None of this is possible once soil has been plowed. Plowing causes a more immediate and wasteful release of NPK and minerals and trace elements which then leach out of the soil if not immediately taken up by plants. What plants take from healthy soil is less than 5% of their overall needs for nutrient. The over 95% of their needs are met by the sun, air, and rain. By living and dying in soil plants help to improve soil more and more each season. When soil is plowed its aggregates get smaller and are more likely to be taken away by wind and erosion. Plowing or turning soil over exposes the organic matter in soil to the air, and although this creates an initial speed up in organic digestion and soil nutrient release for plants overall it is a step backwards and takes a great deal away from soil and plant health by destroying the very organisms that populate soil to make a healthy relationship with plants. In the same way as the flora and fauna in our digestive tracts are not us, but are necessary for us to have to digest and utilize our food, so are plants and soil that dependent on one another for life. Soil is not just a lifeless anchor for plants it is a universe of life forms and systems which interact intimately with plants and their systems to form one ecosystem.

It is June now and I don’t see the Conventional Farmer’s booth at the market any more.

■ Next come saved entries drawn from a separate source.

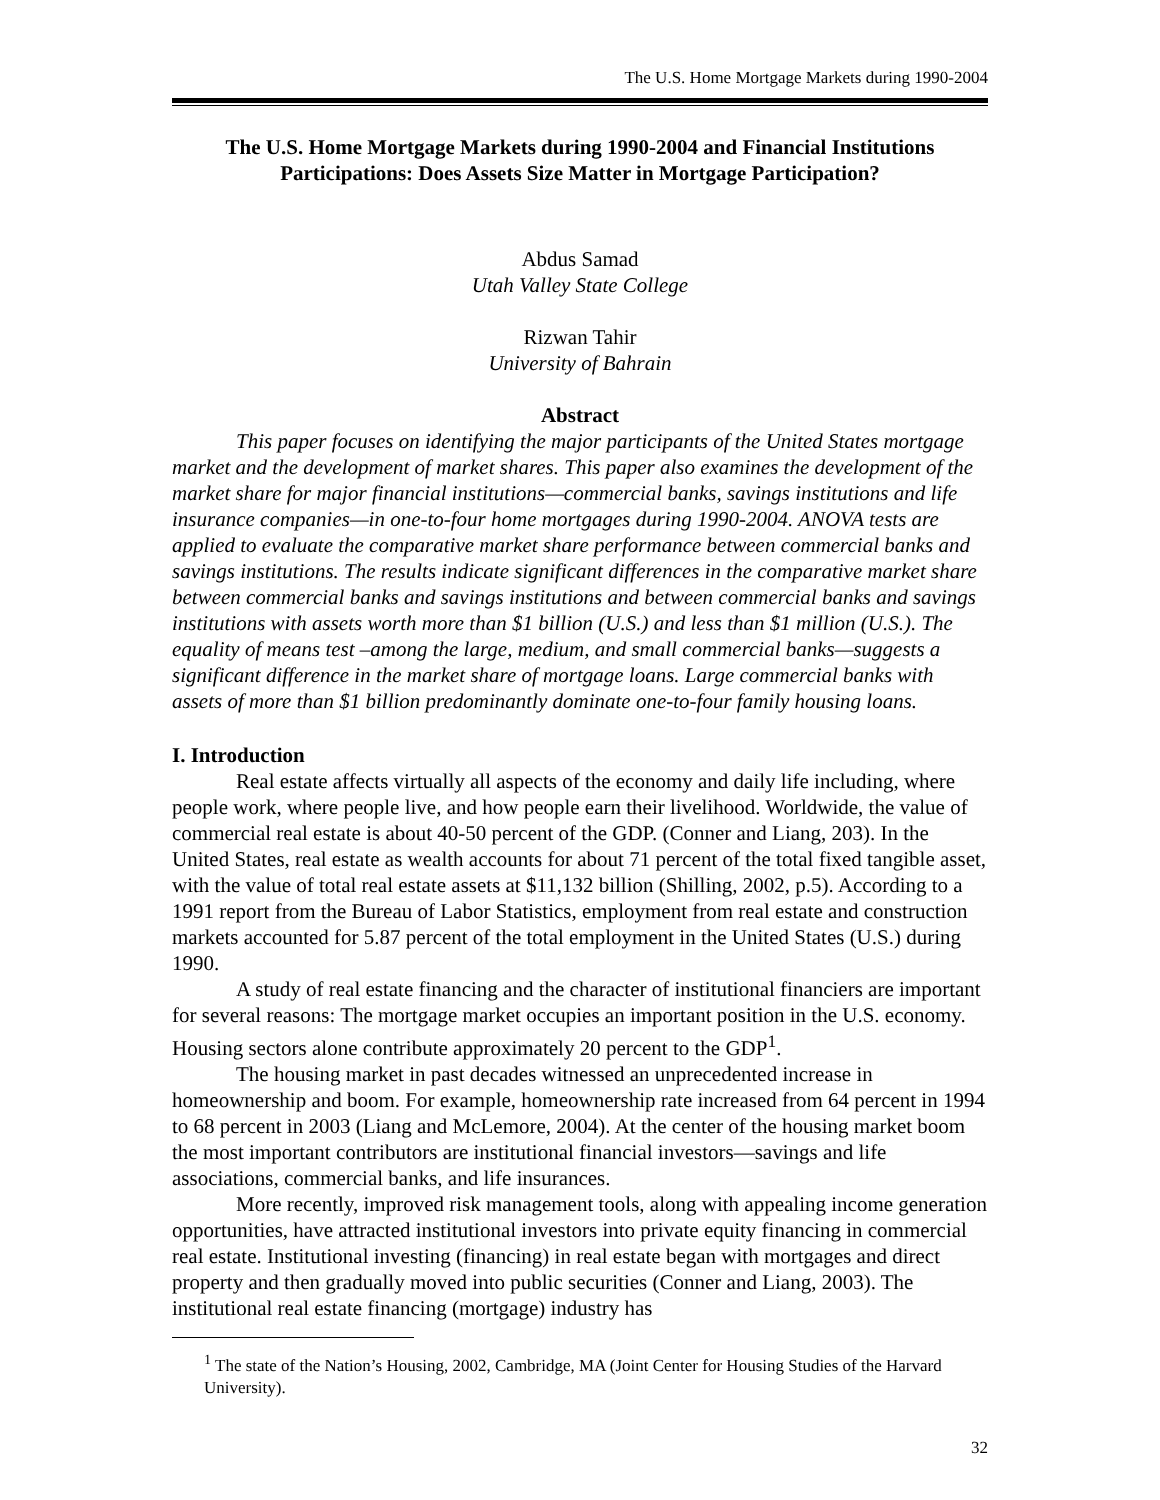The U.S. Home Mortgage Markets during 1990-2004
The U.S. Home Mortgage Markets during 1990-2004 and Financial Institutions Participations: Does Assets Size Matter in Mortgage Participation?
Abdus Samad
Utah Valley State College
Rizwan Tahir
University of Bahrain
Abstract
This paper focuses on identifying the major participants of the United States mortgage market and the development of market shares. This paper also examines the development of the market share for major financial institutions—commercial banks, savings institutions and life insurance companies—in one-to-four home mortgages during 1990-2004. ANOVA tests are applied to evaluate the comparative market share performance between commercial banks and savings institutions. The results indicate significant differences in the comparative market share between commercial banks and savings institutions and between commercial banks and savings institutions with assets worth more than $1 billion (U.S.) and less than $1 million (U.S.). The equality of means test –among the large, medium, and small commercial banks—suggests a significant difference in the market share of mortgage loans. Large commercial banks with assets of more than $1 billion predominantly dominate one-to-four family housing loans.
I. Introduction
Real estate affects virtually all aspects of the economy and daily life including, where people work, where people live, and how people earn their livelihood. Worldwide, the value of commercial real estate is about 40-50 percent of the GDP. (Conner and Liang, 203). In the United States, real estate as wealth accounts for about 71 percent of the total fixed tangible asset, with the value of total real estate assets at $11,132 billion (Shilling, 2002, p.5). According to a 1991 report from the Bureau of Labor Statistics, employment from real estate and construction markets accounted for 5.87 percent of the total employment in the United States (U.S.) during 1990.
A study of real estate financing and the character of institutional financiers are important for several reasons: The mortgage market occupies an important position in the U.S. economy. Housing sectors alone contribute approximately 20 percent to the GDP<sup>1</sup>.
The housing market in past decades witnessed an unprecedented increase in homeownership and boom. For example, homeownership rate increased from 64 percent in 1994 to 68 percent in 2003 (Liang and McLemore, 2004). At the center of the housing market boom the most important contributors are institutional financial investors—savings and life associations, commercial banks, and life insurances.
More recently, improved risk management tools, along with appealing income generation opportunities, have attracted institutional investors into private equity financing in commercial real estate. Institutional investing (financing) in real estate began with mortgages and direct property and then gradually moved into public securities (Conner and Liang, 2003). The institutional real estate financing (mortgage) industry has
<sup>1</sup> The state of the Nation’s Housing, 2002, Cambridge, MA (Joint Center for Housing Studies of the Harvard University).
32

I wonder what he is doing now. While he may never have had to build the soil in Indiana I can’t imagine how he will get along here year after year farming with synthetics on land (once a citrus grove) that was depleted when he acquired it, and never was fertile farm land. He has nematodes now, and reckons he will have to treat his soil for nematodes. He told me he plans to gas the soil. I hope he was joking. Maybe as I write this he is covering his fields with manures and carbonaceous wastes. Hey a girl can dream!

I suppose it is arrogant to imagine that The Conventional Farmer will make changes in his methods because I want him too or because I think it would be better, but it is not a stretch to imagine that this farmer could have an epiphany of his own. After all he came from sustainability. His soil has to be in crisis, and maybe like many others before him he will begin to sense this crisis on his farm. With his farming experience a turn to no till culture could make his produce at the market even more awesome. With no till farming he could make even more excellent food, while reducing his time plowing and his costs for tractor fuel and synthetic fertilizers and pesticides.

2 Responses

  1. You tell em…..Ruff.

  2. Adina says:

    All right, thanks Daniel.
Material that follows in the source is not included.